Europe
In the first day of the shortened holiday-week, minimal data meant shares in Europe rebounded from Friday’s lows but without making much progress beyond its highs.
Volume is expected to be lower before Christmas and may result in a gradual drift higher thanks to positive sentiment generated by the Fed-induced rally last week. Low volumes mean decreased liquidity so could increase intraday volatility provided there is some catalyst to provoke a move in the first place.
The correlation between entire stock indices and oil prices has been broken for now and seems likely to stay so while Brent holds onto its recent floor around $60. Stock markets rose alongside oil and the Russian ruble in early trading but as oil prices faded equities held onto gains.
It was the energy sector that felt the about-face in oil prices. In the UK, the energy went from being one of the top performing sectors to the worst with Tullow Oil Plc (LONDON:TLW) and Weir Group (LONDON:WEIR) two of the hardest hit as the day progressed.
B&Q owner Kingfisher (LONDON:KGF)was a top riser after agreeing a sale of a controlling stake in its China subsidiary to Wumei Holdings.
US
US markets extended last week’s run higher in early trading but not without suffering a bit of a setback when data showed Existing home sales had collapsed by -6.1% month over month in November.
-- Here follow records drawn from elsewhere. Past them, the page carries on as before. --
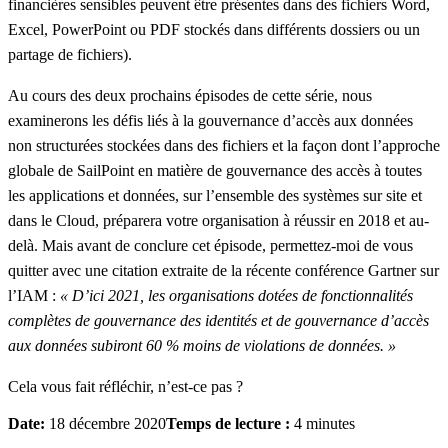
financières sensibles peuvent être présentes dans des fichiers Word,
Excel, PowerPoint ou PDF stockés dans différents dossiers ou un
partage de fichiers).
Au cours des deux prochains épisodes de cette série, nous
examinerons les défis liés à la gouvernance d’accès aux données
non structurées stockées dans des fichiers et la façon dont l’approche
globale de SailPoint en matière de gouvernance des accès à toutes
les applications et données, sur l’ensemble des systèmes sur site et
dans le Cloud, préparera votre organisation à réussir en 2018 et au-
delà. Mais avant de conclure cet épisode, permettez-moi de vous
quitter avec une citation extraite de la récente conférence Gartner sur
l’IAM :
« D’ici 2021, les organisations dotées de fonctionnalités
complètes de gouvernance des identités et de gouvernance d’accès
aux données subiront 60 % moins de violations de données. »
Cela vous fait réfléchir, n’est-ce pas ?
Date:
18 décembre 2020
Temps de lecture :
4 minutes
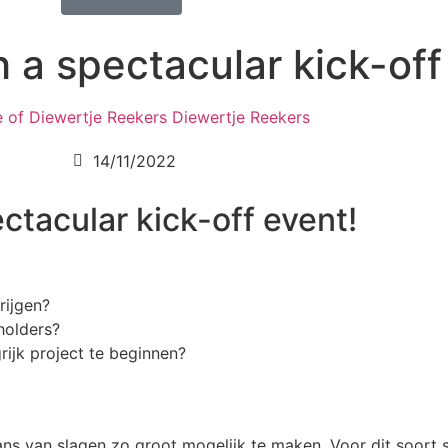
h a spectacular kick-off
Diewertje Reekers
14/11/2022
ctacular kick-off event!
rijgen?
holders?
ijk project te beginnen?
s van slagen zo groot mogelijk te maken. Voor dit soort si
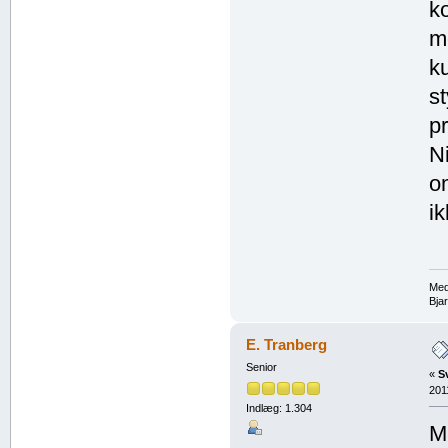
k
m
k
st
p
N
o
i
Med
Bja
E. Tranberg
Senior
«
S
201
Indlæg: 1.304
Mi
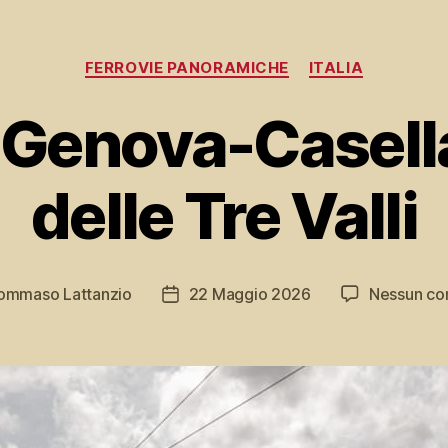
Categorie
FERROVIE PANORAMICHE
ITALIA
 Genova-Casella,
delle Tre Valli
ommaso Lattanzio
22 Maggio 2026
Nessun c
e
Data
o
dell'articolo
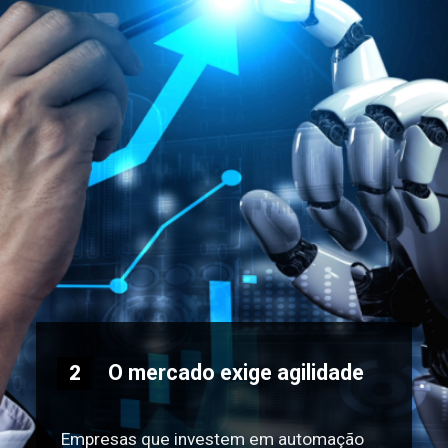
O mercado exige agilidade
2
Empresas que investem em automação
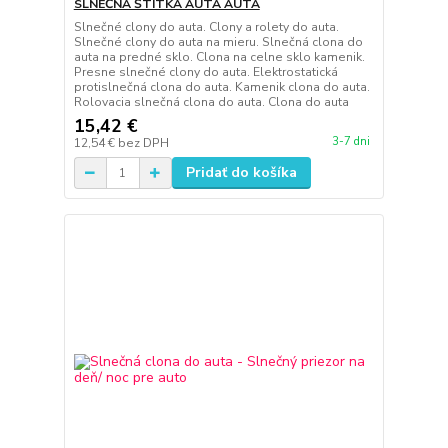
SLNEČNÁ ŠTÍTKA AUTA AUTA
Slnečné clony do auta. Clony a rolety do auta.
Slnečné clony do auta na mieru. Slnečná clona do
auta na predné sklo. Clona na celne sklo kamenik.
Presne slnečné clony do auta. Elektrostatická
protislnečná clona do auta. Kamenik clona do auta.
Rolovacia slnečná clona do auta. Clona do auta
15,42 €
3-7 dni
12,54 €
bez DPH
Pridať do košíka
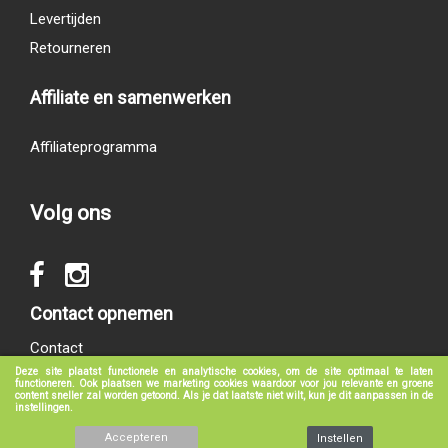
Levertijden
Retourneren
Affiliate en samenwerken
Affiliateprogramma
Volg ons
Contact opnemen
Contact
Deze site plaatst functionele en analytische cookies, om de site optimaal te laten
functioneren. Ook plaatsen we marketing cookies waardoor voor jou relevante en groene
content sneller zal worden getoond. Als je dat laatste niet wilt, kun je dit aanpassen in de
instellingen.
© 2017 - 2026
groeneboekenshop.nl
|
Klantenservice
|
Algemene voorwaarden
|
Privacy verklaring
|
Disclaimer
Accepteren
Instellen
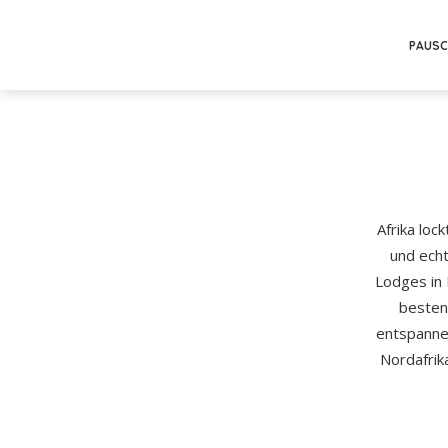
PAUSC
Afrika loc
und echt
Lodges in
besten
entspanne
Nordafrik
Expectations had been for a modest rise but the housing recovery in the US in 2014 has been choppy at best.
Staples Inc (NASDAQ:SPLS) shares fell following further data on the number of credit cards lost in this year’s security breach.
American Apparel Inc (NYSE:APP) shares got a boost after the retailer said it would evaluate a bid for $1.30-1.40 per share.
FX
The US Dollar was mixed in Monday trading with the euro and Swiss franc seeing some gains while the Norwegian krone fell prey to falling oil prices.
The Swiss franc was making gains against the US dollar but relatively flat against the euro following last week’s shock decision by the SNB to cut interest rates to negative -0.25% on sight deposits.
The cut was triggered by increased demand for safe-haven currencies / assets notably from Russia when global stock markets sold-off sharply alongside oil prices. CHF has always been a destination for safe-haven flows but as a result of this action may unwittingly be the proxy destination for troubles in Russia.
The negative rates should act as a temporary stop-gap for further franc buying but if the ECB introduce full-blow QE next year, the Swiss will be forced to go further. The Swiss negative rates policy coincidentally or not starts on Jan 22, the same day as next ECB meeting.
Commodities
A big sell-off in natural gas sparked an implosion in commodity prices. Nat Gas dropped over 8% as fears spiked that the oversupply of US energy will be matched with lower demand in what has so far been a mild US winter.
Silver tumbled below $17 and gold fell further away from $1,200 per oz while oil prices slid near-on 3% towards recent floors.
After oil prices seemingly stabilised with Brent around $60, the Saudi oil minister Ali Al-Naimi felt bold enough to call a bottom saying the drop is a temporary oversupply issue that the market will soon redress.
It seems the rally in crude prices maybe a little further away than Al-Naimi envisions with his fellow OPEC member, the oil minister of Iraq Adel Abdul Mahdi announcing increased production next year.